What's best a solar panel or a battery to battery charger? I know a solar panel will provide a constant trickle charge even when not using my motorhome however it is used most weekends! And cost is a massive difference plus I like that fact that when upgrading the battery to battery charger is easily transferable. But which is best?


----------



## erneboy (Feb 8, 2007)

For winter use or when not getting direct sunlight solar won't be of much help. 

If you are going to be driving every couple of days a B2B will work year round, Alan.


----------



## listerdiesel (Aug 3, 2012)

Personally I'd keep the vehicle and leisure circuits separate and use a solar panel, but you could fit a split charge relay to do the same job, probably the simplest solution if I understand your question correctly.

Peter


----------



## pieterv (Feb 3, 2009)

Most motorhomes will have a split charge relay fitted, so the leisure battery will charge when the engine runs.

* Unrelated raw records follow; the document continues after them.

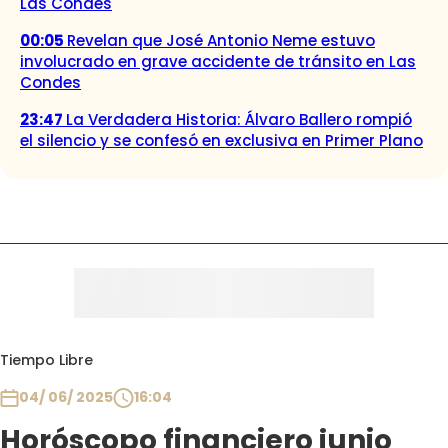
Las Condes
00:05
Revelan que José Antonio Neme estuvo
involucrado en grave accidente de tránsito en Las
Condes
23:47
La Verdadera Historia: Álvaro Ballero rompió
el silencio y se confesó en exclusiva en Primer Plano
Tiempo Libre
04/ 06/ 2025
16:04
Horóscopo financiero junio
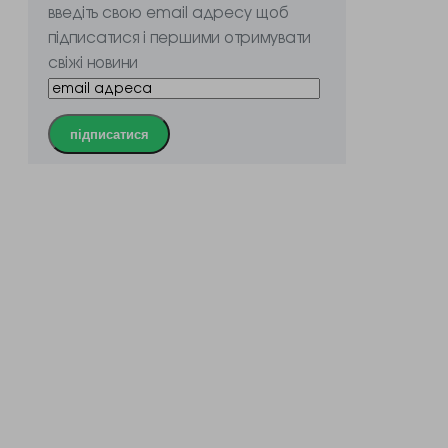
введіть свою email адресу щоб
підписатися і першими отримувати
свіжі новини
підписатися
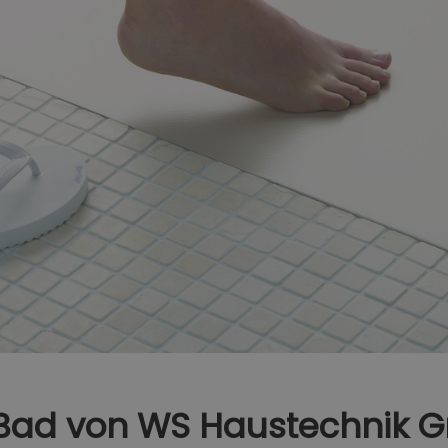
s Bad von WS Haustechnik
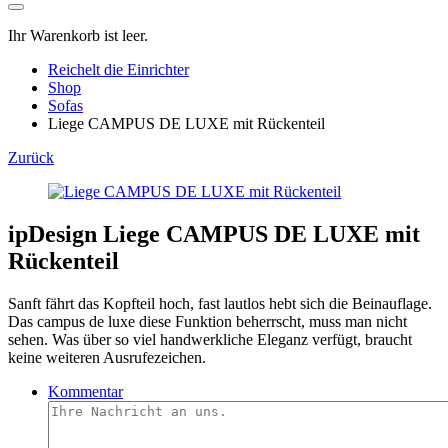
Ihr Warenkorb ist leer.
Reichelt die Einrichter
Shop
Sofas
Liege CAMPUS DE LUXE mit Rückenteil
Zurück
ipDesign
Liege CAMPUS DE LUXE mit
Rückenteil
Sanft fährt das Kopfteil hoch, fast lautlos hebt sich die Beinauflage.
Das campus de luxe diese Funktion beherrscht, muss man nicht
sehen. Was über so viel handwerkliche Eleganz verfügt, braucht
keine weiteren Ausrufezeichen.
Kommentar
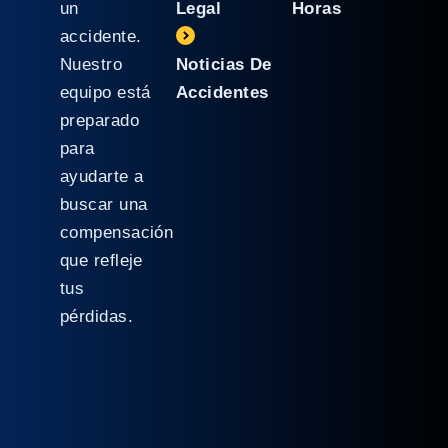
un
Legal
Horas
accidente.
Nuestro
Noticias De
equipo está
Accidentes
preparado
para
ayudarte a
buscar una
compensación
que refleje
tus
pérdidas.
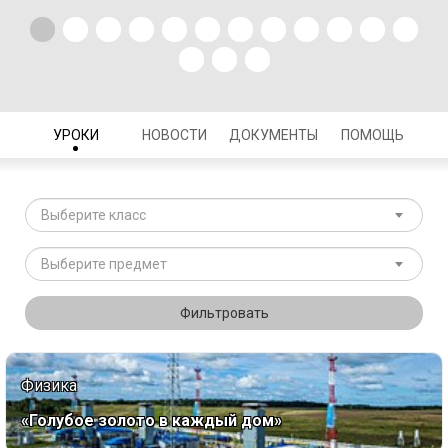
УРОКИ
НОВОСТИ
ДОКУМЕНТЫ
ПОМОЩЬ
Выберите класс
Выберите предмет
Фильтровать
Физика
«Голубое золото в каждый дом»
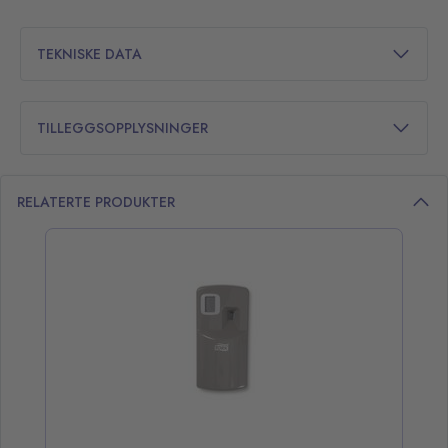
TEKNISKE DATA
TILLEGGSOPPLYSNINGER
RELATERTE PRODUKTER
opp over listen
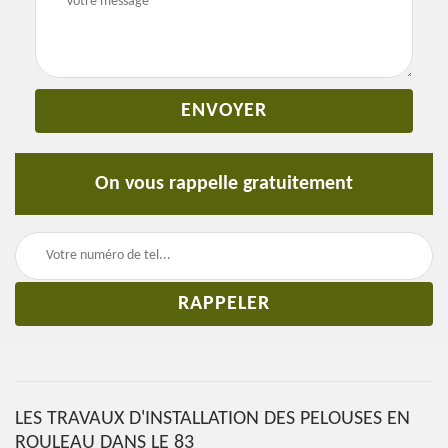
On vous rappelle gratuitement
LES TRAVAUX D'INSTALLATION DES PELOUSES EN
ROULEAU DANS LE 83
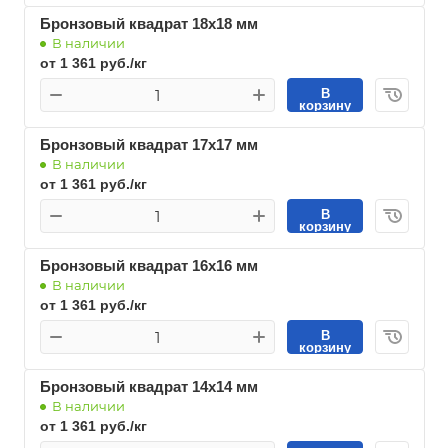
Бронзовый квадрат 18х18 мм
В наличии
от 1 361 руб./кг
В
корзину
Бронзовый квадрат 17х17 мм
В наличии
от 1 361 руб./кг
В
корзину
Бронзовый квадрат 16х16 мм
В наличии
от 1 361 руб./кг
В
корзину
Бронзовый квадрат 14х14 мм
В наличии
от 1 361 руб./кг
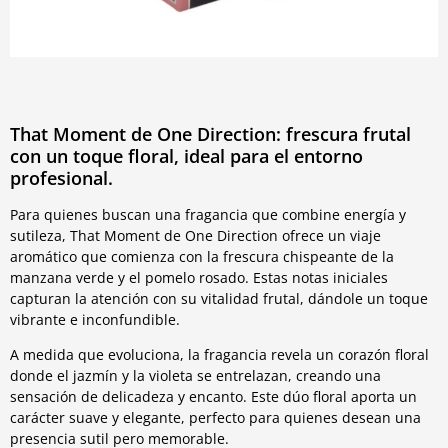
That Moment de One Direction: frescura frutal
con un toque floral, ideal para el entorno
profesional.
Para quienes buscan una fragancia que combine energía y
sutileza, That Moment de One Direction ofrece un viaje
aromático que comienza con la frescura chispeante de la
manzana verde y el pomelo rosado. Estas notas iniciales
capturan la atención con su vitalidad frutal, dándole un toque
vibrante e inconfundible.
A medida que evoluciona, la fragancia revela un corazón floral
donde el jazmín y la violeta se entrelazan, creando una
sensación de delicadeza y encanto. Este dúo floral aporta un
carácter suave y elegante, perfecto para quienes desean una
presencia sutil pero memorable.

A B2B however charges faster. If you have a modern alternator which will charge at 14.4V rather than 13.6-13.8V, the difference isn't that great.

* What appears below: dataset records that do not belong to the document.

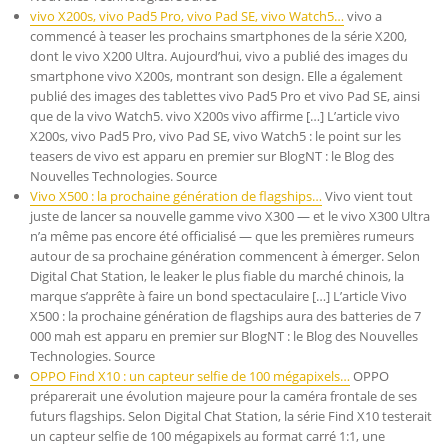
vivo X200s, vivo Pad5 Pro, vivo Pad SE, vivo Watch5…
vivo a
commencé à teaser les prochains smartphones de la série X200,
dont le vivo X200 Ultra. Aujourd’hui, vivo a publié des images du
smartphone vivo X200s, montrant son design. Elle a également
publié des images des tablettes vivo Pad5 Pro et vivo Pad SE, ainsi
que de la vivo Watch5. vivo X200s vivo affirme […] L’article vivo
X200s, vivo Pad5 Pro, vivo Pad SE, vivo Watch5 : le point sur les
teasers de vivo est apparu en premier sur BlogNT : le Blog des
Nouvelles Technologies. Source
Vivo X500 : la prochaine génération de flagships…
Vivo vient tout
juste de lancer sa nouvelle gamme vivo X300 — et le vivo X300 Ultra
n’a même pas encore été officialisé — que les premières rumeurs
autour de sa prochaine génération commencent à émerger. Selon
Digital Chat Station, le leaker le plus fiable du marché chinois, la
marque s’apprête à faire un bond spectaculaire […] L’article Vivo
X500 : la prochaine génération de flagships aura des batteries de 7
000 mah est apparu en premier sur BlogNT : le Blog des Nouvelles
Technologies. Source
OPPO Find X10 : un capteur selfie de 100 mégapixels…
OPPO
préparerait une évolution majeure pour la caméra frontale de ses
futurs flagships. Selon Digital Chat Station, la série Find X10 testerait
un capteur selfie de 100 mégapixels au format carré 1:1, une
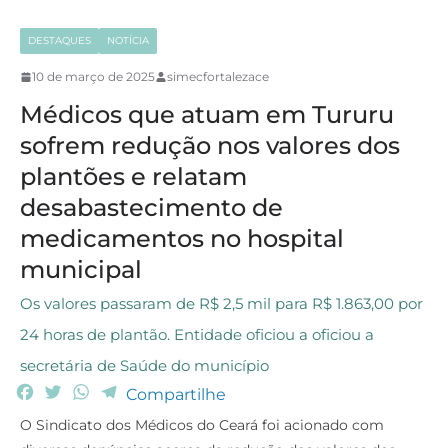
DESTAQUES
NOTÍCIA
10 de março de 2025
simecfortalezace
Médicos que atuam em Tururu
sofrem redução nos valores dos
plantões e relatam
desabastecimento de
medicamentos no hospital
municipal
Os valores passaram de R$ 2,5 mil para R$ 1.863,00 por
24 horas de plantão. Entidade oficiou a oficiou a
secretária de Saúde do município
F
T
W
T
Compartilhe
a
w
h
e
O Sindicato dos Médicos do Ceará foi acionado com
c
i
a
l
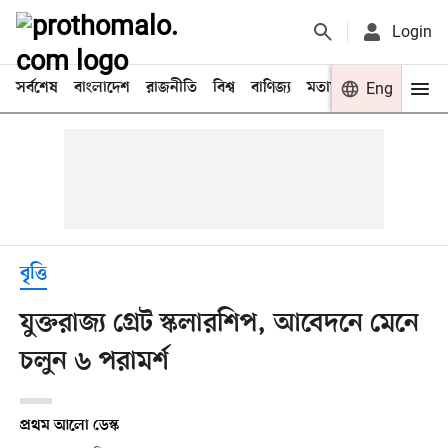
Login
সর্বশেষ
বাংলাদেশ
রাজনীতি
বিশ্ব
বাণিজ্য
মতামত
খেলা
Eng
বিনো
বৃত্তি
যুক্তরাজ্য গ্রেট স্কলারশিপ, আবেদনে মেনে
চলুন ৬ পরামর্শ
প্রথম আলো ডেস্ক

Moreover, to get any benefit you will need a normal lead-acid battery, not gel, and need to top up with water regularly.

Pieter


----------



## TDG (May 26, 2009)

Depends what you want; 
Occasional battery top-up in which case battery/ battery would do the job but as said previously it's best to keep them separate. 
If you want sustained power use without EHU then a c 120 watt solar PV panel is probably the way to go


----------



## tonka (Apr 24, 2006)

When you mention the price..
You can get an 80w panel and DIY fit for under £150 !!!
Just do some reading up in the solar section.
A combination of a trickle charge from the solar while the vehicle is parked at home and the alternator charging when you are driving should be adequate unless you are parked for long periods in the winter and using a lot of power.


----------



## rosalan (Aug 24, 2009)

Depending on your usage and available funds I love the solar panel and B2B which allows me to forget the 12v system and to use the van radio knowing the solar panel is topping it up.
Good luck for whatever you decide on.
Alan


----------



## Antonia (Apr 27, 2008)

We have both, we fitted a B2B first due to the fact that my daughters loved to watch DVDs in the back of the van as we drove. Stirling B2Bs not only charge your battery MUCH faster, but they also take care of your battery. Desulphating and keeping it in tip top condition ( subject to water top ups ). It also monitors your cab battery to make sure it is charged well before taking Hab battery charge. With various alarms to inform you if something is not right. If you drive for as little as 1 hour it will charge it up with no problems. However, if on site for a day or two then a solar charge is always helpful to keep the cab battery topped up and switched to the Hab battery if needed.

I would go for a good B2B or better still an A2B, stirling alternator charger that will do the same job on BOTH your cab and hab batteries in the first instance. Add a solar panel with mppt regulator later if required
and are off hook up for more than two days on a regular basis.

regards

Antonia


----------